Monday, February 1, 2016

First Official Start to 2016 Presidential Primary

The long anticipated Iowa Caucus is set to commence tonight, where hopeful candidates for the Presidency seek to kick off their campaigns on the right foot.

There are a handful of major story lines that will be highly analyzed. Whether Donald Trump can ride his wave of attention and secure a stunning victory in the Republican Party. Or if Bernie Sanders, who early on in the campaign process was down by a wide margin, can comeback and secure the win in Iowa over the longtime favorite Hillary Clinton. Both candidates, being Sanders and Trump, share one common hope for the Iowa caucus; large voter turnout. Recent Quinnipiac polls show Trump leading Ted Cruz 31-24 percent in Iowa, and Sanders narrowly leading Clinton 49-46 percent.

However, among the first time Iowa caucus voters polled, Trump leads Cruz 40-22 percent and Sanders dominates Clinton 62-35 percent. These finding lead various election analysts such as Peter Brown to believe that voter turnout is a crucial point in this Caucus. If it's just the usual voters that vote in every Caucus, then it is really up in the air as to which candidate will win in each party. However, if surges of new voters turnout to this campaign, as many people predict, the advantage will go to Trump and Sanders.

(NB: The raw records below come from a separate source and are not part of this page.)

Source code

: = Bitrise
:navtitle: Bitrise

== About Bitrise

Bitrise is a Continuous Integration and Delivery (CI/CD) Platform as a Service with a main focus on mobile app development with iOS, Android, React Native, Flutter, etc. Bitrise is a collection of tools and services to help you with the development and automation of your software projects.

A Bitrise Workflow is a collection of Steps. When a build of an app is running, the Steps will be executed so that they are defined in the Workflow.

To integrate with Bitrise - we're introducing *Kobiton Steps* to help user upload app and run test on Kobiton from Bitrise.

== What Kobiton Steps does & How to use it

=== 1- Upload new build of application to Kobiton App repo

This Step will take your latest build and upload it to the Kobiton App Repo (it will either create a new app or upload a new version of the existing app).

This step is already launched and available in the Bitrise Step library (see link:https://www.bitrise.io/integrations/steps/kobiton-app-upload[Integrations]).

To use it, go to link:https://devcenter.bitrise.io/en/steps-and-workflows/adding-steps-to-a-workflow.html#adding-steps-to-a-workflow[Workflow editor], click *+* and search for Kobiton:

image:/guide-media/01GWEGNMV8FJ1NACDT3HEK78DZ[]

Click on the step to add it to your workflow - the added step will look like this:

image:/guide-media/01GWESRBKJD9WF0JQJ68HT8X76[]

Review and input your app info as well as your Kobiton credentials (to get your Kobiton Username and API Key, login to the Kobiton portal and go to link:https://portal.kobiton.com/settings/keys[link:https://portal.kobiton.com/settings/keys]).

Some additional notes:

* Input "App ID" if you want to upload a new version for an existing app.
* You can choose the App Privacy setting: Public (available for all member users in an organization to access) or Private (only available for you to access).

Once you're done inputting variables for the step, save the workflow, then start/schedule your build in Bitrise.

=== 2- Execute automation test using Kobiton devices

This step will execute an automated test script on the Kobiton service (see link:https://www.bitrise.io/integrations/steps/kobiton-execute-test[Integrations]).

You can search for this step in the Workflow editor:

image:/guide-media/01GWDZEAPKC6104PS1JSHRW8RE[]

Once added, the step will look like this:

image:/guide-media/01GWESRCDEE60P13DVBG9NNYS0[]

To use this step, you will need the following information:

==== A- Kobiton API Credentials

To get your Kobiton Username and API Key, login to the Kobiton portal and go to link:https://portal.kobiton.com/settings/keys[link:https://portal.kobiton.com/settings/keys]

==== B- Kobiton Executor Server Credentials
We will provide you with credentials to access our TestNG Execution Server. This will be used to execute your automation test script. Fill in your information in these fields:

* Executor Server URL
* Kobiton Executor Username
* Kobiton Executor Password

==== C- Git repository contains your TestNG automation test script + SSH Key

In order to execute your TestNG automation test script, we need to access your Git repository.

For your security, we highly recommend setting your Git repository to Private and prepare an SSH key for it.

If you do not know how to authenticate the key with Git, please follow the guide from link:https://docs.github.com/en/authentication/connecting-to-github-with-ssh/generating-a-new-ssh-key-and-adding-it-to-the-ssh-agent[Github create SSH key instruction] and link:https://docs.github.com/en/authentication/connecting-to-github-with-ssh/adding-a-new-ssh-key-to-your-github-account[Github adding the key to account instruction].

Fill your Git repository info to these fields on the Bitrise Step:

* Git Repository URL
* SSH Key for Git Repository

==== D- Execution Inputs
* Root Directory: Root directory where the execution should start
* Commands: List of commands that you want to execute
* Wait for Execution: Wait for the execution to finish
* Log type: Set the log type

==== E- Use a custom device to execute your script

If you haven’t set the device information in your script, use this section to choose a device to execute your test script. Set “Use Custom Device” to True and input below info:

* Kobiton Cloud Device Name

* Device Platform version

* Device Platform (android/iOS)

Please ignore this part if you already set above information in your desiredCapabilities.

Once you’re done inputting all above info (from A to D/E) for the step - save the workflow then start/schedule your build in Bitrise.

For the numerous amounts of people in our class who are "feeling the bern," you'll be glad to know that the pressure is really on Hillary Clinton right now. Polls in New Hampshire, where the next primary is scheduled for, show Sanders holding a comfortably lead over Clinton. Being down 2-0 in the first two primaries and eventually winning the party's nomination and the overall presidency has only been done by one candidate in history since these two primaries came into prominence in 1972; you guessed it, Bill Clinton.

Obviously winning Iowa tonight is a good start for all of the candidates in the field, however, our recent elections show that the first winner doesn't always secure their party's nomination. For example, in 2008, Mike Huckabee won the caucuses, but John McCain went on to win the nomination for the Republican Party. Likewise, in 2012, Rick Santorum narrowly won Iowa, but Mitt Romney eventually secured his party's nomination.

This topic is hard to tie back to government related issues, so I thought I would just ask an open question as to what do you think about the current state of the candidates so far? I know that this election will be our first to opportunity to vote in a presidential election, and I'm curious to know which candidates you prefer at this point?